En Allemagne, Pascal Mahé a entraîné son fils Kentin. Tout petit, le gamin s’endormait avec une balle de hand dans son lit et à 4 ans, quand il voyait son père perdre à Montpellier, il jetait son nounours sur le terrain. Caractère fort et QI hanball élevé, cocktail explosif ! "Il a énormément pris sur lui et a dû déployer beaucoup d’énergie pour se contrôler et que ça ne pète pas à l’entraînement. C’était un "déplaisir" parfois,  je l’ai renvoyé au vestiaire ou à la maison, c’était l’entraîneur qui agissait mais aussi le père. Dans ce sport, il faut respecter, partager et savoir se contrôler. C’est également les valeurs que tu veux faire passer à un gamin. Aujourd’hui, on échange à distance, je lui envoie des petits mots par texto, des conseils." Leur relation s’est pacifiée. Sans faire de psychologie de parquet, le déclic s’est peut-être opéré le 29 janvier 2017 à Bercy. "Juste après avoir remporté son deuxième titre mondial il m’a dit"papa je t’ai dépassé !" Dans la mythologie, on dit qu’il faut tuer le père, on n’en est pas là mais…(rires)."  A Toulouse, Philippe Gardent entraîne son fils Mathis, pivot comme lui. "Quand on entraîne son fils c’est plus dur pour lui que pour soi. Pour l’entraîneur, ça ne fait pas de différence. Pour eux c’est plus difficile surtout s’ils sont sur le même poste. Notre rapport a évolué avec le temps, maintenant il me pose des questions, on en parle plus. Avant, je ne voulais pas être intrusif."  

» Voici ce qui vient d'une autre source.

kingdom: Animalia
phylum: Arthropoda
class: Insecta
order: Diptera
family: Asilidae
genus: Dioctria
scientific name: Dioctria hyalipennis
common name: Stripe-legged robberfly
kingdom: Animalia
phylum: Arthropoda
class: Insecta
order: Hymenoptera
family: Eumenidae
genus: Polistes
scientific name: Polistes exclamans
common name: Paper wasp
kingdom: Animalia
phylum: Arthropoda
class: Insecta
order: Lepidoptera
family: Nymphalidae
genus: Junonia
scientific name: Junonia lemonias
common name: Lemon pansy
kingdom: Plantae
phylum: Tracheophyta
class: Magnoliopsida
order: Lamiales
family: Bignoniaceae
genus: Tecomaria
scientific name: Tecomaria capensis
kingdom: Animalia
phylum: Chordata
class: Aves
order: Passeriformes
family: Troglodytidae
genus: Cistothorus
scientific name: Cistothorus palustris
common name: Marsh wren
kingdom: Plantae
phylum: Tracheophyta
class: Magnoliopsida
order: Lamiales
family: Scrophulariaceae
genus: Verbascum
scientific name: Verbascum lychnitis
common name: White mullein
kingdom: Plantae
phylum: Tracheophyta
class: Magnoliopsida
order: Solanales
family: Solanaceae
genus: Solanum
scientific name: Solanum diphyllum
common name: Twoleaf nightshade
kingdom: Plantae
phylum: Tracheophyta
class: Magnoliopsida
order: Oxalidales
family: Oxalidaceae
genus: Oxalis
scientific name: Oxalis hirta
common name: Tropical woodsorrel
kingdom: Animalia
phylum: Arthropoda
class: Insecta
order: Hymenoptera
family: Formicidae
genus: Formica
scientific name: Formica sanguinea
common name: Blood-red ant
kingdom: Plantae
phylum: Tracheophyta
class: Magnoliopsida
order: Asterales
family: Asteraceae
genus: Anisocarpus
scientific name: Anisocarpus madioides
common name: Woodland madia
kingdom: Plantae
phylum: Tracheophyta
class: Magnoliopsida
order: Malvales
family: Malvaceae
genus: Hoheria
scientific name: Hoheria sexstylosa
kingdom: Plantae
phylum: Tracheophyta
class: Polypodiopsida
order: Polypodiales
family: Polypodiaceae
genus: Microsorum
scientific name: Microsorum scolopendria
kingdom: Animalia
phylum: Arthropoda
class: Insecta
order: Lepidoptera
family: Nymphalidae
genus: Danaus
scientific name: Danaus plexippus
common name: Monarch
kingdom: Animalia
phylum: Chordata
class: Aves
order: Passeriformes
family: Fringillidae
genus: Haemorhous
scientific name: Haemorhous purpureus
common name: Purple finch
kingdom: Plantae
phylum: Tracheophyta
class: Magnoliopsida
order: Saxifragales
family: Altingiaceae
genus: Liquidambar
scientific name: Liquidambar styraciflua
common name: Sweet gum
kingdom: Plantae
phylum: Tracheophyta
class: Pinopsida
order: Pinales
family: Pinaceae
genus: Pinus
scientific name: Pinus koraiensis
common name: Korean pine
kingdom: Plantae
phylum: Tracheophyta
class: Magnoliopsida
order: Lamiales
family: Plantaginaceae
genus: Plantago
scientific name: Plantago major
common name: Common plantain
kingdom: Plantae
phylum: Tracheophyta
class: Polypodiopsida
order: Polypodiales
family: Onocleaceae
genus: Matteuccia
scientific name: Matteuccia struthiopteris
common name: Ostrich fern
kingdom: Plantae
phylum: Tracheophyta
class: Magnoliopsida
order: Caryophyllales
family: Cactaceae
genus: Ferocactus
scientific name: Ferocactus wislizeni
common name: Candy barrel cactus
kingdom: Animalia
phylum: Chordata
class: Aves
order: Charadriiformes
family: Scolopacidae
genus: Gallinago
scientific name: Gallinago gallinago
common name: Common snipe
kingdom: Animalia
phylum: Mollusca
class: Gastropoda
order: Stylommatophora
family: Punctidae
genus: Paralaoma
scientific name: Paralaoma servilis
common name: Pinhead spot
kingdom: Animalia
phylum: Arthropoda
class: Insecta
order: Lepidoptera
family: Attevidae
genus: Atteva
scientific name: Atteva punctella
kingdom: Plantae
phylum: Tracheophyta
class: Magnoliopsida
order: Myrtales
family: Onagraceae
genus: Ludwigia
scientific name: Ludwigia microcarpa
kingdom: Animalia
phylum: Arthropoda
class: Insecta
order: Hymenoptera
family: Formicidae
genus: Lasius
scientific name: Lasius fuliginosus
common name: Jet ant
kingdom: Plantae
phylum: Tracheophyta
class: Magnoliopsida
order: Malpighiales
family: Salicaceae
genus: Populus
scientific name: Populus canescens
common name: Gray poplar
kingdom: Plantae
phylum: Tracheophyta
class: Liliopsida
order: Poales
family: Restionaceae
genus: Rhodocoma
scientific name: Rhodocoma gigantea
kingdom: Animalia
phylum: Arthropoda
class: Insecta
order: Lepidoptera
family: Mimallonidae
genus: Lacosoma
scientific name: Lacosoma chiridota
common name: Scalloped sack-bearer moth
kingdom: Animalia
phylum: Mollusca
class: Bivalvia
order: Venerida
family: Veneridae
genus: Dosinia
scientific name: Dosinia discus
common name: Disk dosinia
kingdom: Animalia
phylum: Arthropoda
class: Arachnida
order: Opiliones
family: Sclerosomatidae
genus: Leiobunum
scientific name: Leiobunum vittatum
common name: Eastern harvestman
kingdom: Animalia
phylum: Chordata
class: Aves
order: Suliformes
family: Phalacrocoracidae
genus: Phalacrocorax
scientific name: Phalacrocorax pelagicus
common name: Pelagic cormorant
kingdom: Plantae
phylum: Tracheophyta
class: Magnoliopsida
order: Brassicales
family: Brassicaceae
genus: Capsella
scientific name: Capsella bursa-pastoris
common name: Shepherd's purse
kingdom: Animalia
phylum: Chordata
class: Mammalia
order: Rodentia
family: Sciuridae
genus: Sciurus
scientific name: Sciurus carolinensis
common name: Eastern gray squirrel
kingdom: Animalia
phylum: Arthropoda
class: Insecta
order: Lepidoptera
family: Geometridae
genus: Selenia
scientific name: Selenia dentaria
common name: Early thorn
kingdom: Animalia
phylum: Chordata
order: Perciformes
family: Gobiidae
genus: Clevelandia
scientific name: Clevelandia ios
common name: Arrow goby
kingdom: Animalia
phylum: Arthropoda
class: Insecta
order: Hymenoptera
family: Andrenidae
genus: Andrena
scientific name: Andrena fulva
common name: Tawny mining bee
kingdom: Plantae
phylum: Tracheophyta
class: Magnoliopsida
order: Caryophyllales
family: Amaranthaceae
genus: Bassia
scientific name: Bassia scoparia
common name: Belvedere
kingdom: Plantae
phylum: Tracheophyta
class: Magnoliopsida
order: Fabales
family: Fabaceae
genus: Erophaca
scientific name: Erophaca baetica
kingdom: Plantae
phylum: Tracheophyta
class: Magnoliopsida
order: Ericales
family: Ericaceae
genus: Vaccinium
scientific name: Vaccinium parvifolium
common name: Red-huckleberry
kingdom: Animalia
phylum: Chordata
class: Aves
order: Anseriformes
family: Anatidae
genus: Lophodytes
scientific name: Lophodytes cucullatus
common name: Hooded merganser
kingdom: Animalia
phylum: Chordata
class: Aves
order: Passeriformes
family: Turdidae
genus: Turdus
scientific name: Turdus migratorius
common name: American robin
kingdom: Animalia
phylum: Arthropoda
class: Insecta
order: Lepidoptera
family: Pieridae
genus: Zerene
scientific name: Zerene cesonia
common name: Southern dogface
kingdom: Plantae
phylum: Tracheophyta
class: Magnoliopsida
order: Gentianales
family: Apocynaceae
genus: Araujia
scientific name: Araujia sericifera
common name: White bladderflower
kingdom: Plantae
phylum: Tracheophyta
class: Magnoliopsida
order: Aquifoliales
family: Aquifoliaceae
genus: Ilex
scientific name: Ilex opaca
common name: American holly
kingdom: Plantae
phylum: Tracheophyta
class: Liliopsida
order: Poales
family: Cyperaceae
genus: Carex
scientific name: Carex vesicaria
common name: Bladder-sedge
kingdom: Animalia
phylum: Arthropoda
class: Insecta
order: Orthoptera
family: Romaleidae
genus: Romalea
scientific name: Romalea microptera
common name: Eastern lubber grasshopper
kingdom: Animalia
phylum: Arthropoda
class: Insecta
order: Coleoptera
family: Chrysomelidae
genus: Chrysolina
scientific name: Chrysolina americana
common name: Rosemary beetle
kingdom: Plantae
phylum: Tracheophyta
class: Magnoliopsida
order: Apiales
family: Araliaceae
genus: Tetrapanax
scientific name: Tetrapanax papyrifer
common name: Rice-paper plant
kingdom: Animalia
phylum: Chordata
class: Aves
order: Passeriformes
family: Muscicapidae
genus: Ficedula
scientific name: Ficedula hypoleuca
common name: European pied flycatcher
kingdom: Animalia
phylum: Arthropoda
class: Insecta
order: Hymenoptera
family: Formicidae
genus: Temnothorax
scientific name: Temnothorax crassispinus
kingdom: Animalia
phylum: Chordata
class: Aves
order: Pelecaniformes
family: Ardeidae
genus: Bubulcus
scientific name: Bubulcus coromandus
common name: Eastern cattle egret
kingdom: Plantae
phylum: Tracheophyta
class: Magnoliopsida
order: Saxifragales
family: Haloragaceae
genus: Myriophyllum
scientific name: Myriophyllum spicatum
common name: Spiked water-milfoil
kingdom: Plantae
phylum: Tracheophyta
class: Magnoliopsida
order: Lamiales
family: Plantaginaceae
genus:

Bon sang ne saurait mentir

Le ratio de fils de Barjots évoluant au haut niveau est exceptionnellement élevé, et le phénomène ne fait peut-être que commencer. Ewan Kervadec est nommé parmi les 5 révélations de la saison en Lidl starligue, le fils de Yohann Delattre, 14 ans seulement, rentre au pôle Espoirs d’Amiens en septembre prochain alors que celui de Thierry Perreux a déjà été dirigé par son père avec la réserve du PSG. Le secret de cette réussite, c’est Pascal Mahé qui nous le livre: "On est fier les uns des autres dans la famille. Prendre du plaisir dans un monde professionnel où l’on prend plus de claques que de bisous, c’est essentiel !" Le plaisir, encore, la passion, toujours. 25 ans après, la philosophie des Barjots n’a pas pris une ride.